**What you should do:**
Lines before the one containing "line: (724, 1713) -> (428, 1093), added" are left out; that line and every line after it, through the end of the records, are to be reproduced exactly.

Document version comparisons:

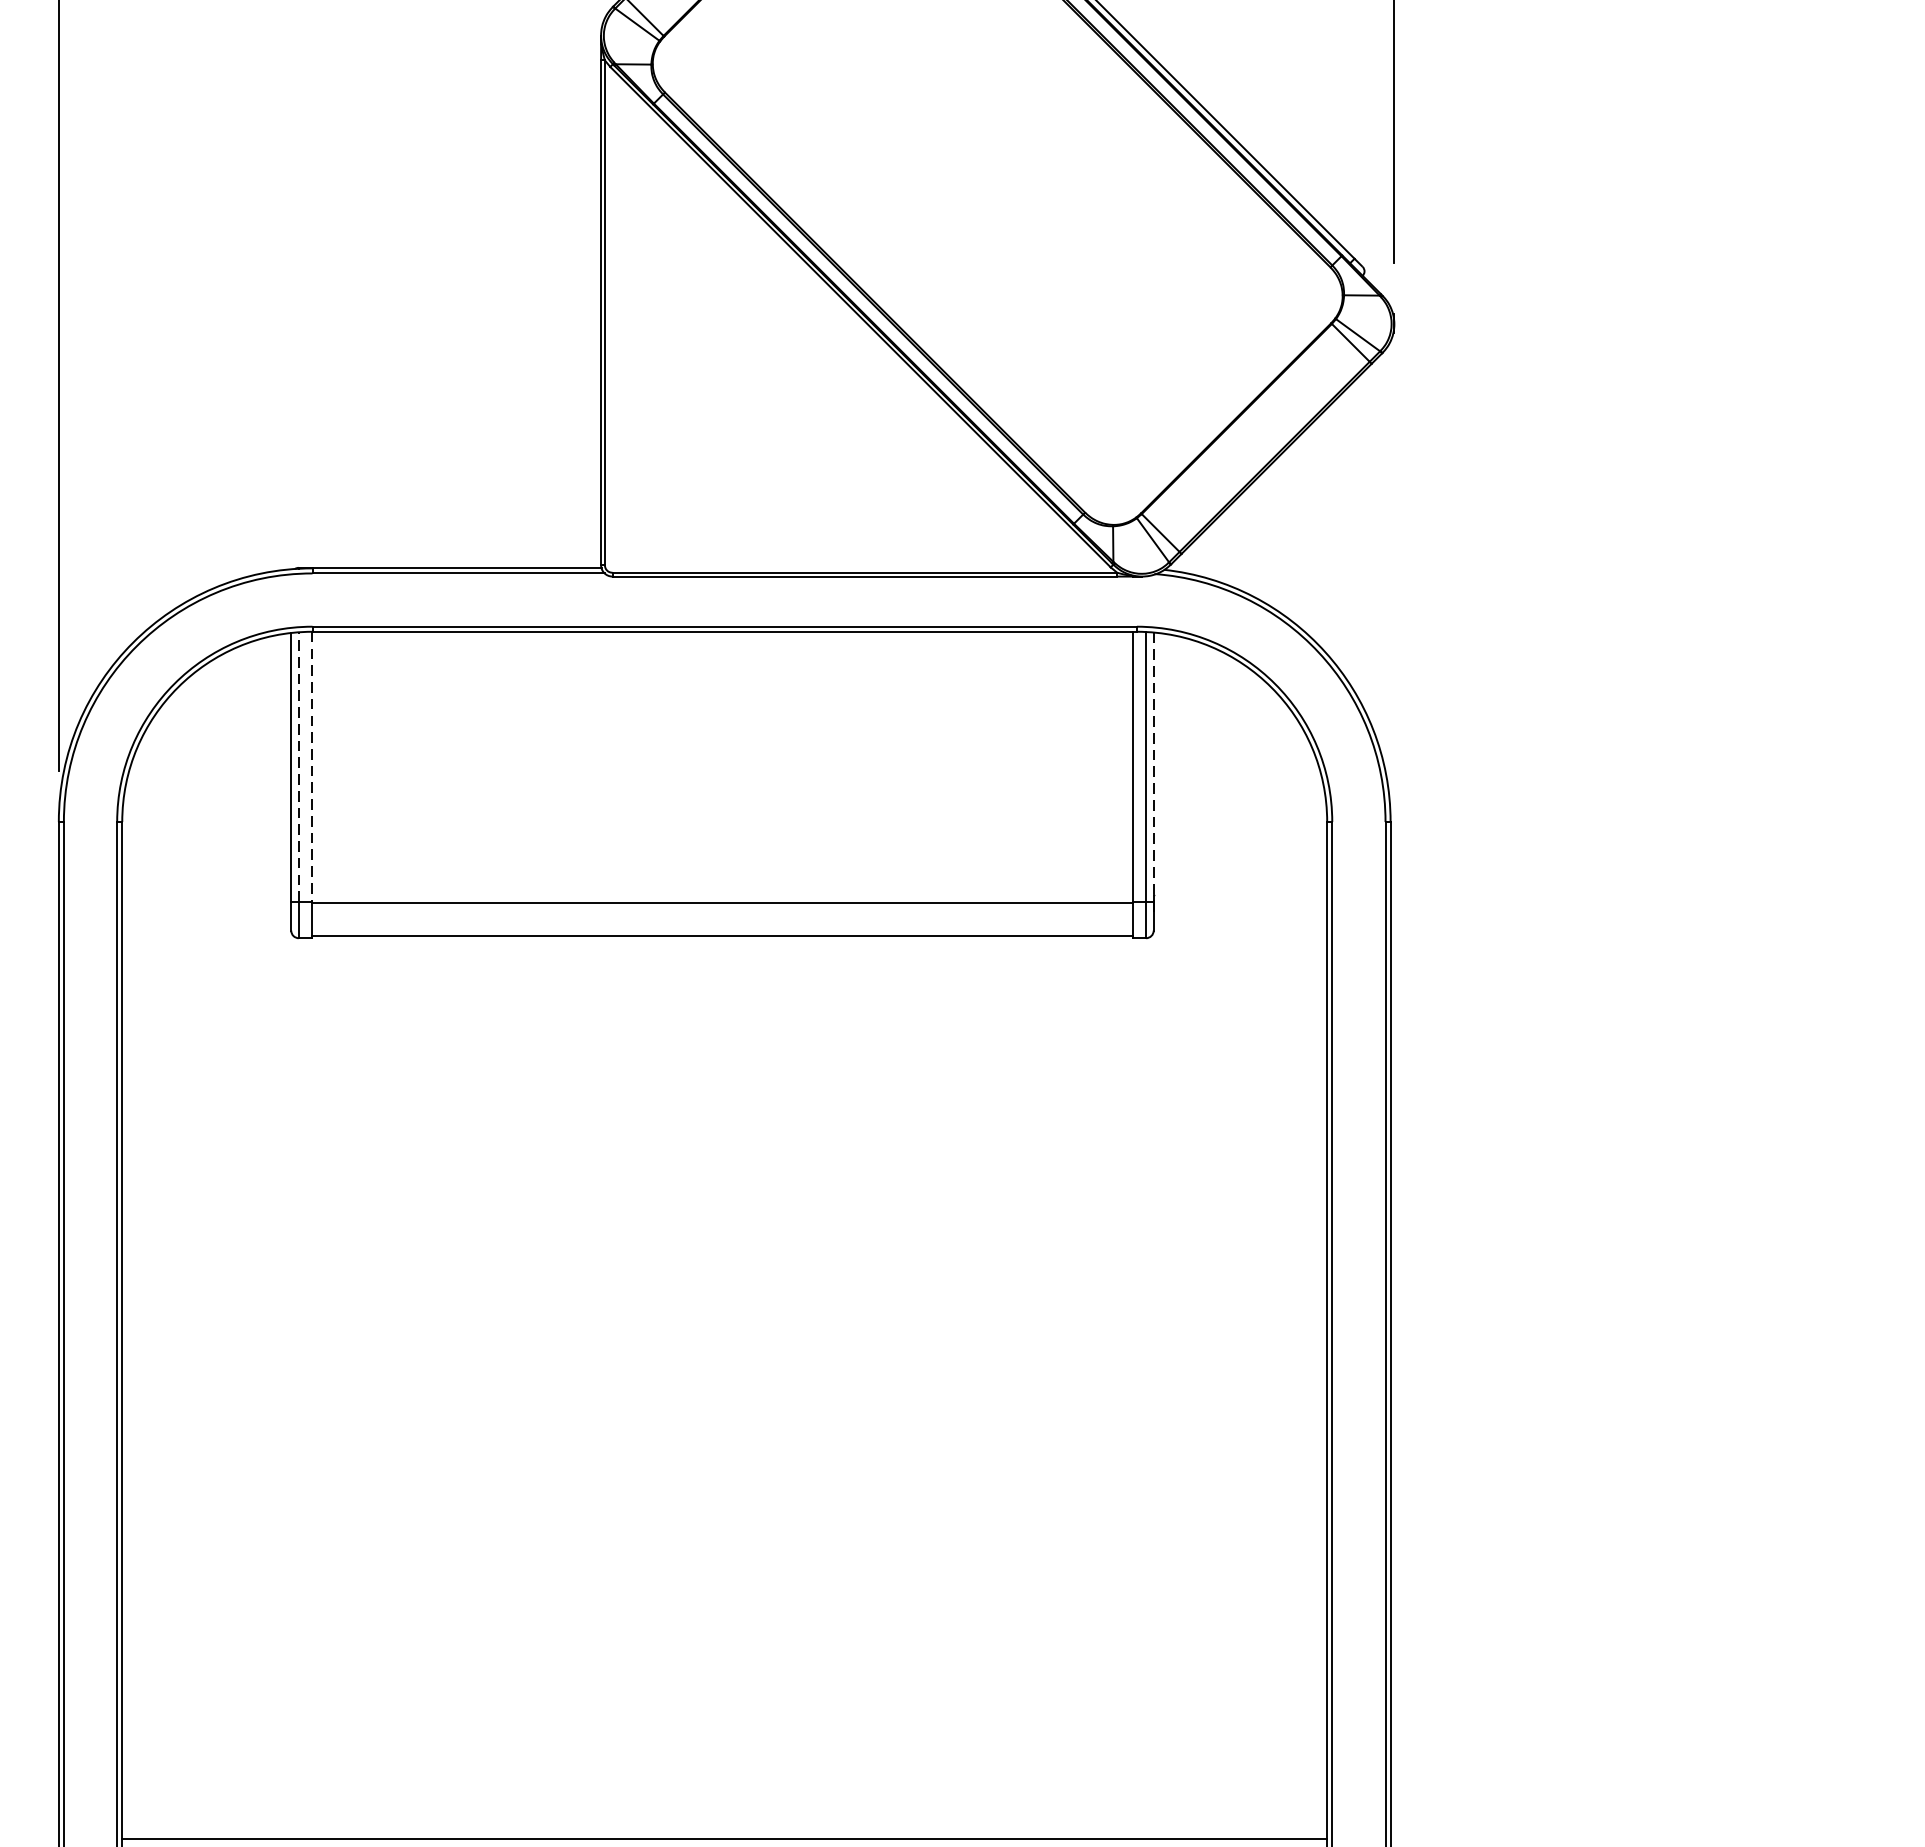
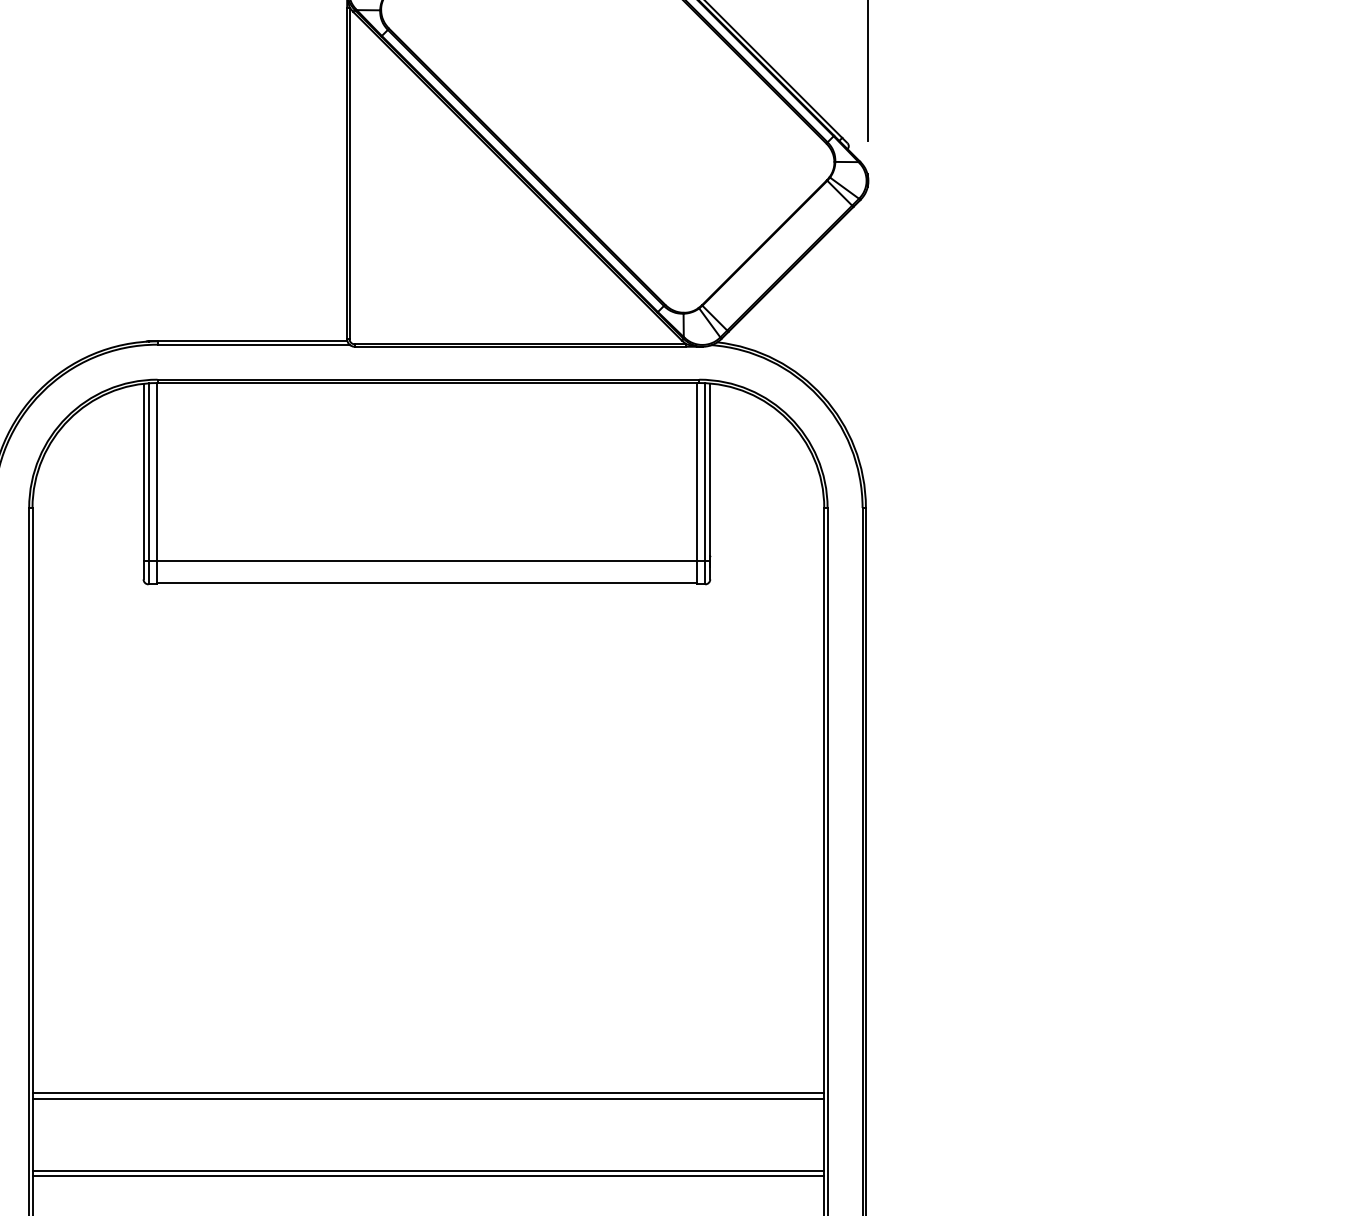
line: (298, 766) -> (148, 471), dashed -> solid
line: (310, 766) -> (156, 471), dashed -> solid
line: (1154, 767) -> (710, 472), dashed -> solid
line: (724, 1713) -> (428, 1093), added
line: (724, 1720) -> (428, 1098), added
line: (724, 1830) -> (428, 1170), added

**Task result:**
line: (724, 1713) -> (428, 1093), added
line: (724, 1720) -> (428, 1098), added
line: (724, 1830) -> (428, 1170), added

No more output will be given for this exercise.